Your task
The expected output is the exact lines from the one containing "843 570 3293" through the end of the data, inclusive, and nothing else.

Stored data
***

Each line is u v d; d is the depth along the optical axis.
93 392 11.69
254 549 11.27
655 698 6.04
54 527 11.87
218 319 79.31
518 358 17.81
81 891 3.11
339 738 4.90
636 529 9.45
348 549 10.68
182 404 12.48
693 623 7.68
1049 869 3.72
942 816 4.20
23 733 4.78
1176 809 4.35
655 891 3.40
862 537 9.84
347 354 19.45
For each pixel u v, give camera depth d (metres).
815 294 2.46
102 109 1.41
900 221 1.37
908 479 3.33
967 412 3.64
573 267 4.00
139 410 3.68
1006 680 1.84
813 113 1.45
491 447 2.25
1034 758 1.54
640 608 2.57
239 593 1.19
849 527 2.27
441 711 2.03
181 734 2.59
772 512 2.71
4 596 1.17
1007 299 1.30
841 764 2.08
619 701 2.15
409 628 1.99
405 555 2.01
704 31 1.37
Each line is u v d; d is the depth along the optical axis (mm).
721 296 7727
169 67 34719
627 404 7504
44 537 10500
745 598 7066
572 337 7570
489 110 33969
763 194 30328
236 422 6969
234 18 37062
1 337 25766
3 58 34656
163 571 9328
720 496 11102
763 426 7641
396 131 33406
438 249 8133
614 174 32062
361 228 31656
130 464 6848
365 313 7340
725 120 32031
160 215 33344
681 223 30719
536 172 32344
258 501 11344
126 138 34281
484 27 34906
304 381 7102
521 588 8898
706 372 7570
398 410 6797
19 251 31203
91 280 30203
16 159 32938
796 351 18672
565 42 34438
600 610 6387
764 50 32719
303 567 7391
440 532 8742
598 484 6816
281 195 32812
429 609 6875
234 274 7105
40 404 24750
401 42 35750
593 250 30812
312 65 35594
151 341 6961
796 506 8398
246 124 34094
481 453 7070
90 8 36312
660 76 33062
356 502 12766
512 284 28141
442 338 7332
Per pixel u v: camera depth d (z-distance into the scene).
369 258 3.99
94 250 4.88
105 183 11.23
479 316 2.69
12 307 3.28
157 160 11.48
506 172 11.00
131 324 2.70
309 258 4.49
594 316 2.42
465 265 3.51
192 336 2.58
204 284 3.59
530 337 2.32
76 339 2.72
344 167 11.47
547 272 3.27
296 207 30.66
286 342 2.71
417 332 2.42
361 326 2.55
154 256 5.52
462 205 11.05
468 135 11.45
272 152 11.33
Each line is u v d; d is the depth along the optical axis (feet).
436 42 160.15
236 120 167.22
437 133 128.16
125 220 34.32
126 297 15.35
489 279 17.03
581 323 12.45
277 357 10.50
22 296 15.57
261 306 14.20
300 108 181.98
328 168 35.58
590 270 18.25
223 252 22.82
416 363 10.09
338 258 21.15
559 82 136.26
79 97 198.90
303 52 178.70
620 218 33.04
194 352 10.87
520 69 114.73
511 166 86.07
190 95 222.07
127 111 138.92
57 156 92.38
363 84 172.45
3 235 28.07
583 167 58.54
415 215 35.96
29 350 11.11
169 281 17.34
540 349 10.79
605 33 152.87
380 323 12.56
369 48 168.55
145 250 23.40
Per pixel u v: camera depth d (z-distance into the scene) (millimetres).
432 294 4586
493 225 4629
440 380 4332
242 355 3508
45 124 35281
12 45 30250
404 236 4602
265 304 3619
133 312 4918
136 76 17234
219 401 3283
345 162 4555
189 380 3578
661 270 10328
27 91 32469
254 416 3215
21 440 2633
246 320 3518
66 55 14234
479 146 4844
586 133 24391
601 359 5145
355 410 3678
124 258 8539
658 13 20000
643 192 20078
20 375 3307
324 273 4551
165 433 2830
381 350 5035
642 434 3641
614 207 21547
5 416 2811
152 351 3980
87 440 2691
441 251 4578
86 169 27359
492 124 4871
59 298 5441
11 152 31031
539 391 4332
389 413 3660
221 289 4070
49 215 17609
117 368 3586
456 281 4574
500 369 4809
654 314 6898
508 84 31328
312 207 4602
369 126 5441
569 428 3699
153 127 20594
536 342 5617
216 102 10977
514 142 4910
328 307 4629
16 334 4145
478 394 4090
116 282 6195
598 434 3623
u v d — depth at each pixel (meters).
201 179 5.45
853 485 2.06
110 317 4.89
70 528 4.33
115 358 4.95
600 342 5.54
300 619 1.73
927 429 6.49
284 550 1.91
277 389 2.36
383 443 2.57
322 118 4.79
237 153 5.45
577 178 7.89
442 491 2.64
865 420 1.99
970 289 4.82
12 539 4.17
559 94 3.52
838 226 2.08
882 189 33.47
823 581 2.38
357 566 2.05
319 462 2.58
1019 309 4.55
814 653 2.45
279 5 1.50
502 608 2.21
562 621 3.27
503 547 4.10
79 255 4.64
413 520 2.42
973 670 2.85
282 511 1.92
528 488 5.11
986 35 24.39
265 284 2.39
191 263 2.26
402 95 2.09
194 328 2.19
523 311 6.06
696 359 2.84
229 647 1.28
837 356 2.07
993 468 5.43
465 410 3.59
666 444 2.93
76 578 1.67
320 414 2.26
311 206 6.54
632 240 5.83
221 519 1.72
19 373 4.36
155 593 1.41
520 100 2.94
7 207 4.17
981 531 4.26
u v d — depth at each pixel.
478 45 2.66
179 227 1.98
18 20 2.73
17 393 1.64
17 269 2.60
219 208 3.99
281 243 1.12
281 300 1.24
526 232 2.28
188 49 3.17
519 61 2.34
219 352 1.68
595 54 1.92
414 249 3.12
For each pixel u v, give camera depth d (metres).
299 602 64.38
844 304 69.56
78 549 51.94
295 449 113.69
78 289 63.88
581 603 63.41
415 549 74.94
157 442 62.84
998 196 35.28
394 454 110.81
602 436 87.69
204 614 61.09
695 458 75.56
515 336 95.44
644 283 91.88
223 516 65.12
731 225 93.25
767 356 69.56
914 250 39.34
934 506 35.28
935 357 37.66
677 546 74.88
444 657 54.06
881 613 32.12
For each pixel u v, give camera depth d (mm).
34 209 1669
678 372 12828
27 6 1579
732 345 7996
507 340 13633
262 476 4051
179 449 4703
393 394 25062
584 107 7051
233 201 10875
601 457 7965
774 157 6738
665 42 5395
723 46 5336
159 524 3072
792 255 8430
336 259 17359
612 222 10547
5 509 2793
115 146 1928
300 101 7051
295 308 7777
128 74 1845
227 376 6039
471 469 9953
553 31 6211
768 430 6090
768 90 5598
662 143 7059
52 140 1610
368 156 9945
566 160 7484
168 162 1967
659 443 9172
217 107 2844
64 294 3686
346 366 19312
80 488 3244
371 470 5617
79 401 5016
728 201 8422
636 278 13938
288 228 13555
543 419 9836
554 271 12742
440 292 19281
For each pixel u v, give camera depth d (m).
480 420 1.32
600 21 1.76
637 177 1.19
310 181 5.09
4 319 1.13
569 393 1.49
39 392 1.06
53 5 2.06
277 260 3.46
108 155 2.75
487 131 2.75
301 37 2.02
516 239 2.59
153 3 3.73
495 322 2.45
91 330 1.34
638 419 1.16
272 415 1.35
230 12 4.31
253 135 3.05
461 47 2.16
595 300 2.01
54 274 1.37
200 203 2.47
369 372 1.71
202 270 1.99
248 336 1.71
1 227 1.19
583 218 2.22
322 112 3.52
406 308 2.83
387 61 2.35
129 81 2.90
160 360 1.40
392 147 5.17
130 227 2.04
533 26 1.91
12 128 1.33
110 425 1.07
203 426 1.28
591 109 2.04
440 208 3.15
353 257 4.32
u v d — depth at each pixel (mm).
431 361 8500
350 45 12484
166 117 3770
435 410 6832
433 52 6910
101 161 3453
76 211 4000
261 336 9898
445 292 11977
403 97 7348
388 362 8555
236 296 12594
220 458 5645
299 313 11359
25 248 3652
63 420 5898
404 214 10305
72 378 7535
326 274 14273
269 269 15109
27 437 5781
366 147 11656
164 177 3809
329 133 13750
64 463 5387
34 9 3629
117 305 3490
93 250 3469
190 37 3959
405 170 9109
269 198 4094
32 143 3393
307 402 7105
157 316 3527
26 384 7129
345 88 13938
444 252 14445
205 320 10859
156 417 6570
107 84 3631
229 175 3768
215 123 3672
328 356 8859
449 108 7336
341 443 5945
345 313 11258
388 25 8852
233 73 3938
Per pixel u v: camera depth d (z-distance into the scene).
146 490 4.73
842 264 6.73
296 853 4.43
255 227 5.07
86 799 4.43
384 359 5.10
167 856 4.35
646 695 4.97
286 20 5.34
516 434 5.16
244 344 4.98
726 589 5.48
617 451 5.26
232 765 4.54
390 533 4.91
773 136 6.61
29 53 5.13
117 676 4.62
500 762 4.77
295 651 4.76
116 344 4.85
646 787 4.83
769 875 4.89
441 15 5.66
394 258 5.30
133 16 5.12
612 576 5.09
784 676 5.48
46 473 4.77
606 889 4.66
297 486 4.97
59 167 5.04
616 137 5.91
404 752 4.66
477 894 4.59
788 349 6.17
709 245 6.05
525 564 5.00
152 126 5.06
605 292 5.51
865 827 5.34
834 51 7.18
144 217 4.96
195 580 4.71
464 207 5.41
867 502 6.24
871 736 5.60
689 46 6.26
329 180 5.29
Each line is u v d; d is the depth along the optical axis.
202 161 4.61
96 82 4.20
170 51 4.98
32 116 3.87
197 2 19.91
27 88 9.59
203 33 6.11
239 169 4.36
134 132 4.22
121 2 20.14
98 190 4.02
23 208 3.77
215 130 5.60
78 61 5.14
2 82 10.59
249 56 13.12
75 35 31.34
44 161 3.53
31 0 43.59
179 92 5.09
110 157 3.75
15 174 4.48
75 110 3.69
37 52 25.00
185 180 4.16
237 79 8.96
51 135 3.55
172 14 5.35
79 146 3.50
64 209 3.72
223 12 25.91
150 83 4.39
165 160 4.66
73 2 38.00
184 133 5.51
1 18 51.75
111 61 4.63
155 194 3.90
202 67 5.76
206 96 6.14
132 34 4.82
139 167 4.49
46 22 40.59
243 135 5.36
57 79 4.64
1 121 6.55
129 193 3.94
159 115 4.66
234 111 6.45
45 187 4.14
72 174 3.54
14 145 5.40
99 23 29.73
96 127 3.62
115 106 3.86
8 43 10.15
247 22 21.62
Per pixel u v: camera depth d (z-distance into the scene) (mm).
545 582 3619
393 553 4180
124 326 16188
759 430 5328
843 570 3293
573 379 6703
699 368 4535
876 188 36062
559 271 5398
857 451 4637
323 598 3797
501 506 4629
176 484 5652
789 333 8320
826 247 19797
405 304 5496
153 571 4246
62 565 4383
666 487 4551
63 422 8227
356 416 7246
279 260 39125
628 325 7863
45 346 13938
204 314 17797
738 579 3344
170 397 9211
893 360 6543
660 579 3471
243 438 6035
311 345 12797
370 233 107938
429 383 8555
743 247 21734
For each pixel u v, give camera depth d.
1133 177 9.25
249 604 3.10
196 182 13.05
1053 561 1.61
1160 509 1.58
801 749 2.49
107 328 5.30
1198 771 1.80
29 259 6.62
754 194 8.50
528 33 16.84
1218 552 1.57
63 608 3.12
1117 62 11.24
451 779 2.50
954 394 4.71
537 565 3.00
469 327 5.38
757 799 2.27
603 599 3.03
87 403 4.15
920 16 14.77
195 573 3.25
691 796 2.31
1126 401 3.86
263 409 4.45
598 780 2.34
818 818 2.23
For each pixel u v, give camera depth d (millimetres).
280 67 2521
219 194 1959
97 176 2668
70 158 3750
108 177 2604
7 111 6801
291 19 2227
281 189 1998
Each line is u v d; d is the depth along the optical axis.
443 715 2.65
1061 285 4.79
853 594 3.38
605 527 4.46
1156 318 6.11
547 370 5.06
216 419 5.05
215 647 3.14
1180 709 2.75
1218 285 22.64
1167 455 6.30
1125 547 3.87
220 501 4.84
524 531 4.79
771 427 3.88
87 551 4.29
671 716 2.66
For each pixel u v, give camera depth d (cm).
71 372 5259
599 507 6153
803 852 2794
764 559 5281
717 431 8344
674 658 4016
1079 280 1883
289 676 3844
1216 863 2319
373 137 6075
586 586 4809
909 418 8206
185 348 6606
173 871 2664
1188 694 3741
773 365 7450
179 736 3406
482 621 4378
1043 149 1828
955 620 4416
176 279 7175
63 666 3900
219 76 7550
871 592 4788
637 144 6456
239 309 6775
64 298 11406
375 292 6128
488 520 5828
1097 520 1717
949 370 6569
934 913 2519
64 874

***

Solved exercise
843 570 3293
573 379 6703
699 368 4535
876 188 36062
559 271 5398
857 451 4637
323 598 3797
501 506 4629
176 484 5652
789 333 8320
826 247 19797
405 304 5496
153 571 4246
62 565 4383
666 487 4551
63 422 8227
356 416 7246
279 260 39125
628 325 7863
45 346 13938
204 314 17797
738 579 3344
170 397 9211
893 360 6543
660 579 3471
243 438 6035
311 345 12797
370 233 107938
429 383 8555
743 247 21734
For each pixel u v, give camera depth d.
1133 177 9.25
249 604 3.10
196 182 13.05
1053 561 1.61
1160 509 1.58
801 749 2.49
107 328 5.30
1198 771 1.80
29 259 6.62
754 194 8.50
528 33 16.84
1218 552 1.57
63 608 3.12
1117 62 11.24
451 779 2.50
954 394 4.71
537 565 3.00
469 327 5.38
757 799 2.27
603 599 3.03
87 403 4.15
920 16 14.77
195 573 3.25
691 796 2.31
1126 401 3.86
263 409 4.45
598 780 2.34
818 818 2.23
For each pixel u v, give camera depth d (millimetres).
280 67 2521
219 194 1959
97 176 2668
70 158 3750
108 177 2604
7 111 6801
291 19 2227
281 189 1998
Each line is u v d; d is the depth along the optical axis.
443 715 2.65
1061 285 4.79
853 594 3.38
605 527 4.46
1156 318 6.11
547 370 5.06
216 419 5.05
215 647 3.14
1180 709 2.75
1218 285 22.64
1167 455 6.30
1125 547 3.87
220 501 4.84
524 531 4.79
771 427 3.88
87 551 4.29
671 716 2.66
For each pixel u v, give camera depth d (cm).
71 372 5259
599 507 6153
803 852 2794
764 559 5281
717 431 8344
674 658 4016
1079 280 1883
289 676 3844
1216 863 2319
373 137 6075
586 586 4809
909 418 8206
185 348 6606
173 871 2664
1188 694 3741
773 365 7450
179 736 3406
482 621 4378
1043 149 1828
955 620 4416
176 279 7175
63 666 3900
219 76 7550
871 592 4788
637 144 6456
239 309 6775
64 298 11406
375 292 6128
488 520 5828
1097 520 1717
949 370 6569
934 913 2519
64 874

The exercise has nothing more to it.